The field of sociology of culture addresses questions of the social creation and implications of symbols, language, ideas, art, religion, science, media, law, institutions, interactions, and subjective experiences. The field also provides distinct frameworks for approaching social research, and theoretical perspectives on the nature of human action and thought. It is a big and diverse subfield of sociology that accommodates many substantive topics, theoretical traditions, and methodological perspectives. Many cultural sociologists are interested in using the lens of culture and insights about shared meanings to understand issues such as inequality, race, gender, politics, health, migration, economics, and organizations.

The Rutgers sociology department has been at the forefront of an approach to culture that takes seriously the role of cognition, including mental representations, cognitive processes, and their interaction with the body. Scholars of culture and cognition are interested in topics such as: the nature of mental structures, representations, and memory; the social bases of cognitive processes; and processes of human behavior. Work in this area often draws on insights from cognitive psychology and neuroscience. Professor Karen Cerulo and Professor Emeritus Eviatar Zerubavel have pioneered important and distinct perspectives on cognition and culture that are widely acclaimed and used within sociology.

Faculty and students at Rutgers work on a number of topics within the sociology of culture including how technology, art, and media are produced and contribute to the circulation of symbols and meanings (Cerulo, Chaudhary, Davidson, Jones, Kempner, McLean, Shepherd); how knowledge and expertise are produced and deployed (Cerulo, Jones, Kempner, Lee, MacKendrick, Shepherd); how social networks capture interaction, meanings, and relationships (McLean, Shepherd); how social context contributes to the meaning of identity, especially regarding race, class, religion, sexuality, and gender (Borocz, Brooks, Cerulo, Chaudhary, Dinzey-Flores, Hwang, Jones, MacKendrick, Salime, Stein, Zerubavel); how the physical body, bodily experiences, and representations of the body interact with the social world (Cerulo, Kempner, Lee, MacKendrick, Stein); and finally, how aspects of culture are associated with differential power and can be deployed in the service of power and exclusion (Borocz, Brooks, Cerulo, Dinzey-Flores, Hwang, Jones, Lee, McLean, Salime, Stein, Zerubavel).
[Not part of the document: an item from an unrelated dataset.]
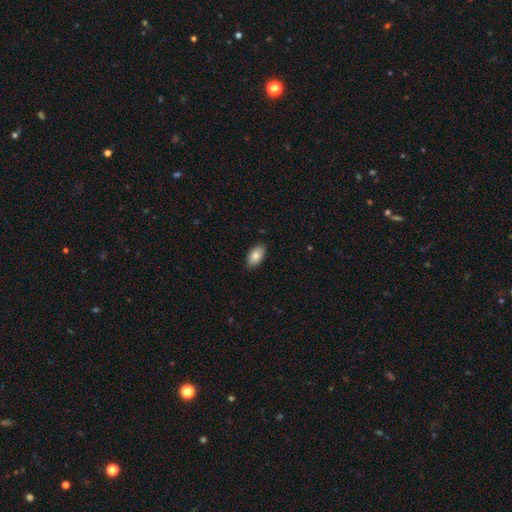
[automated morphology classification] type=smooth (85%); roundness=in between (94%); merging=none (89%).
The Center for Cultural Analysis at Rutgers provides faculty and graduate student fellowships to pursue work in cultural sociology. Graduate students interested in this area have pursued many different types of projects using diverse methods and approaches to research. We offer a wide array of graduate classes in this area, and graduate students interested in the sociology of culture benefit from methodological training in qualitative methods such as interviews, narratives, and ethnography, and in quantitative methods including computational and network methods. Our graduates have been highly successful in crafting award-winning articles and dissertations, and in obtaining outstanding placements upon completion of our program. At the undergraduate level, students interested in the study of culture and its associated phenomenon can take classes in the Sociology of Culture (220), Seminar in Cognitive Sociology, Law and Society, Race, Science, and Medicine, and topics classes such as Food, Culture and Society. Many undergraduate sociology majors pursue honors projects related to the sociology of culture.